Apart from the pictures, which must be omitted, restate the data exactly.

═════ Entries supplied ═════

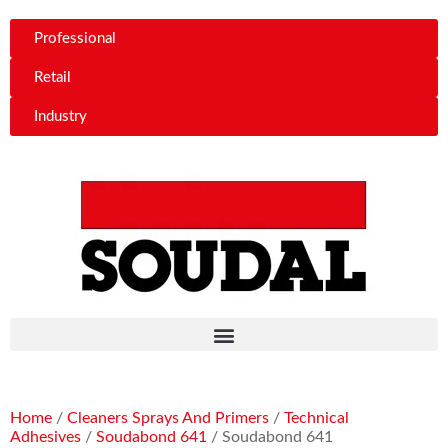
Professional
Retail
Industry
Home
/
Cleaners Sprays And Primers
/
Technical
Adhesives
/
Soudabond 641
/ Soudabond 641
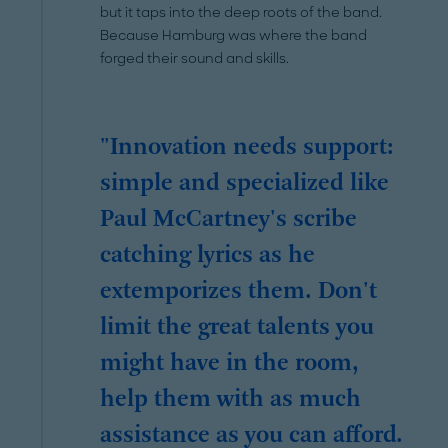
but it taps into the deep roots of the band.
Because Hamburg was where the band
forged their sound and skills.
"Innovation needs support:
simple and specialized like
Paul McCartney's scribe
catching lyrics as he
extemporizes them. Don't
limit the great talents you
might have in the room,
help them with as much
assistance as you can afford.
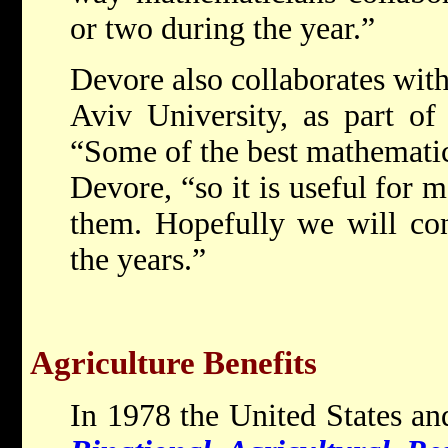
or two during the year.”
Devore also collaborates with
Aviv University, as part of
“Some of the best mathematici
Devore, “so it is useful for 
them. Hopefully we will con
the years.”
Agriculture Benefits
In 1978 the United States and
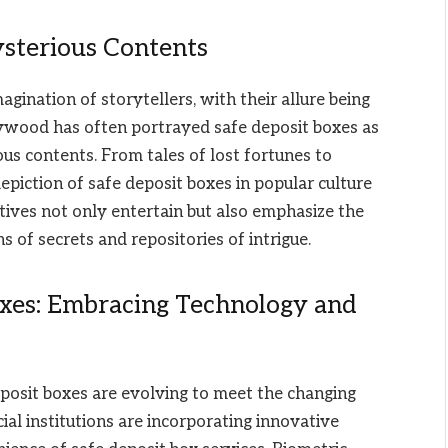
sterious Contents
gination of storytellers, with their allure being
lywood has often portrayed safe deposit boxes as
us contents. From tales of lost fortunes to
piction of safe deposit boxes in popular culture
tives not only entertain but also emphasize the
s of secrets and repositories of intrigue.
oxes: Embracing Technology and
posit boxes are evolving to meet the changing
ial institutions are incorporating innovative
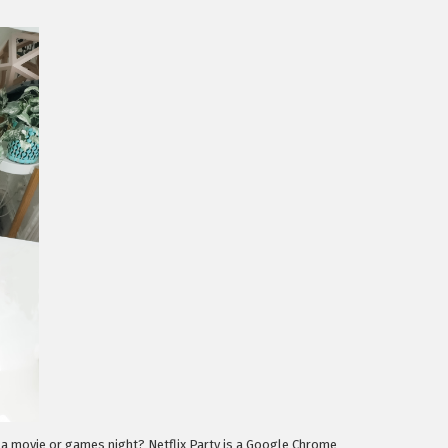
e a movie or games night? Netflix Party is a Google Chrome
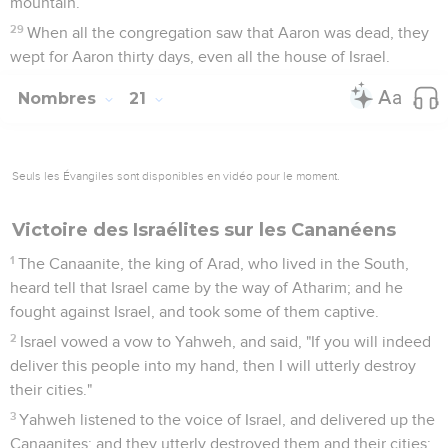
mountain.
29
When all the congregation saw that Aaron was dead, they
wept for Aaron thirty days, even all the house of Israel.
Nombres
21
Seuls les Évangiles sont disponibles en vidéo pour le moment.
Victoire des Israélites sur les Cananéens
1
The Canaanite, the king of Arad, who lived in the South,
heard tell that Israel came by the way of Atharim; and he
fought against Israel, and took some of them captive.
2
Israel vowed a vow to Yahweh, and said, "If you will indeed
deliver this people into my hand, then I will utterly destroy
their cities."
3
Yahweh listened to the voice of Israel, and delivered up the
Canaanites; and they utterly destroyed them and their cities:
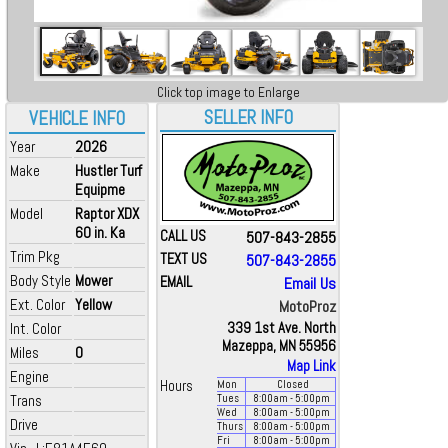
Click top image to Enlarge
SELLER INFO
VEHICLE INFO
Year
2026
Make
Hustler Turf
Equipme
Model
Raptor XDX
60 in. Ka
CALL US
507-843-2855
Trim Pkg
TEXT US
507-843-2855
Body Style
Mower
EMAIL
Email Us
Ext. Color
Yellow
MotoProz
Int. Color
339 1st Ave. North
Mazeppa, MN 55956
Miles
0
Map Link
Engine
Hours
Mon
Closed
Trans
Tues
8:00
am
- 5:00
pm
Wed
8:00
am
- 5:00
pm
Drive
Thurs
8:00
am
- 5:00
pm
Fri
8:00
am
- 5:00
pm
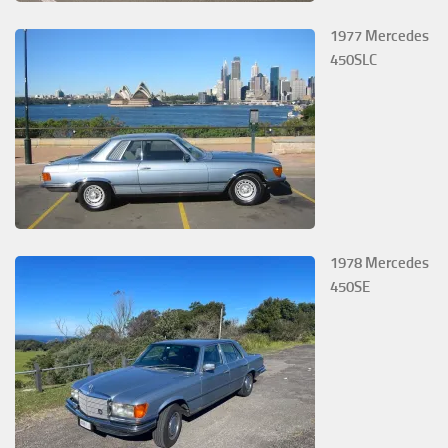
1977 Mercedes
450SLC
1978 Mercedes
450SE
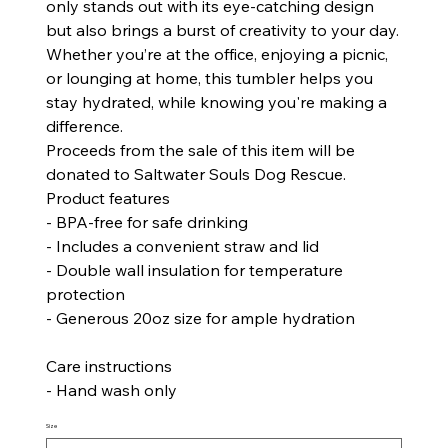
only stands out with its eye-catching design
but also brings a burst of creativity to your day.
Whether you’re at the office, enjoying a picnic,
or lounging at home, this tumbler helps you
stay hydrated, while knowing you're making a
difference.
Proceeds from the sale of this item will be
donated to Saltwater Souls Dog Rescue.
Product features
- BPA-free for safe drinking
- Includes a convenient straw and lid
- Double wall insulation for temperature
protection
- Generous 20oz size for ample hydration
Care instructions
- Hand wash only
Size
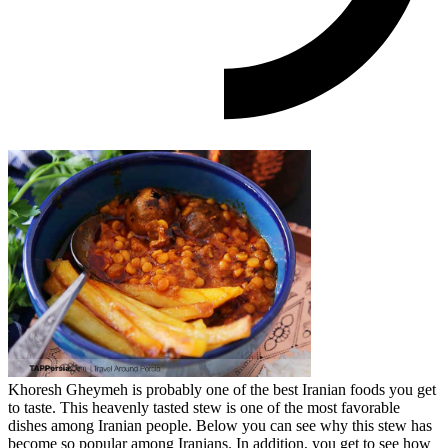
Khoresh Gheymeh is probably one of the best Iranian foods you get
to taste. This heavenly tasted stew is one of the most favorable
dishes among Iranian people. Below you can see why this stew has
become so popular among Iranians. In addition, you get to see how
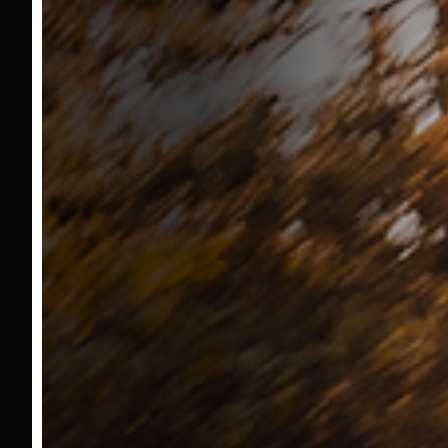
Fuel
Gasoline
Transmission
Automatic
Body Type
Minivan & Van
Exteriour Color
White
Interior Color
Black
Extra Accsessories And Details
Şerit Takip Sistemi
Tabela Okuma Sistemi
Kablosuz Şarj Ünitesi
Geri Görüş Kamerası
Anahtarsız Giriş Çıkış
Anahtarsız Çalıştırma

═════

#### [Result]
Professional
Retail
Industry
Home
/
Cleaners Sprays And Primers
/
Technical
Adhesives
/
Soudabond 641
/ Soudabond 641
but it taps into the deep roots of the band.
Because Hamburg was where the band
forged their sound and skills.
"Innovation needs support:
simple and specialized like
Paul McCartney's scribe
catching lyrics as he
extemporizes them. Don't
limit the great talents you
might have in the room,
help them with as much
assistance as you can afford.
or two during the year.”
Devore also collaborates with
Aviv University, as part of
“Some of the best mathematici
Devore, “so it is useful for 
them. Hopefully we will con
the years.”
Agriculture Benefits
In 1978 the United States and
sterious Contents
gination of storytellers, with their allure being
lywood has often portrayed safe deposit boxes as
us contents. From tales of lost fortunes to
piction of safe deposit boxes in popular culture
tives not only entertain but also emphasize the
s of secrets and repositories of intrigue.
oxes: Embracing Technology and
posit boxes are evolving to meet the changing
ial institutions are incorporating innovative
e a movie or games night? Netflix Party is a Google Chrome
mountain.
29
When all the congregation saw that Aaron was dead, they
wept for Aaron thirty days, even all the house of Israel.
Nombres
21
Seuls les Évangiles sont disponibles en vidéo pour le moment.
Victoire des Israélites sur les Cananéens
1
The Canaanite, the king of Arad, who lived in the South,
heard tell that Israel came by the way of Atharim; and he
fought against Israel, and took some of them captive.
2
Israel vowed a vow to Yahweh, and said, "If you will indeed
deliver this people into my hand, then I will utterly destroy
their cities."
3
Yahweh listened to the voice of Israel, and delivered up the
Canaanites; and they utterly destroyed them and their cities:
Click top image to Enlarge
SELLER INFO
VEHICLE INFO
Year
2026
Make
Hustler Turf
Equipme
Model
Raptor XDX
60 in. Ka
CALL US
507-843-2855
Trim Pkg
TEXT US
507-843-2855
Body Style
Mower
EMAIL
Email Us
Ext. Color
Yellow
MotoProz
Int. Color
339 1st Ave. North
Mazeppa, MN 55956
Miles
0
Map Link
Engine
Hours
Mon
Closed
Trans
Tues
8:00
am
- 5:00
pm
Wed
8:00
am
- 5:00
pm
Drive
Thurs
8:00
am
- 5:00
pm
Fri
8:00
am
- 5:00
pm
1977 Mercedes
450SLC
1978 Mercedes
450SE
only stands out with its eye-catching design
but also brings a burst of creativity to your day.
Whether you’re at the office, enjoying a picnic,
or lounging at home, this tumbler helps you
stay hydrated, while knowing you're making a
difference.
Proceeds from the sale of this item will be
donated to Saltwater Souls Dog Rescue.
Product features
- BPA-free for safe drinking
- Includes a convenient straw and lid
- Double wall insulation for temperature
protection
- Generous 20oz size for ample hydration
Care instructions
- Hand wash only
Size
Khoresh Gheymeh is probably one of the best Iranian foods you get
to taste. This heavenly tasted stew is one of the most favorable
dishes among Iranian people. Below you can see why this stew has
become so popular among Iranians. In addition, you get to see how
Fuel
Gasoline
Transmission
Automatic
Body Type
Minivan & Van
Exteriour Color
White
Interior Color
Black
Extra Accsessories And Details
Şerit Takip Sistemi
Tabela Okuma Sistemi
Kablosuz Şarj Ünitesi
Geri Görüş Kamerası
Anahtarsız Giriş Çıkış
Anahtarsız Çalıştırma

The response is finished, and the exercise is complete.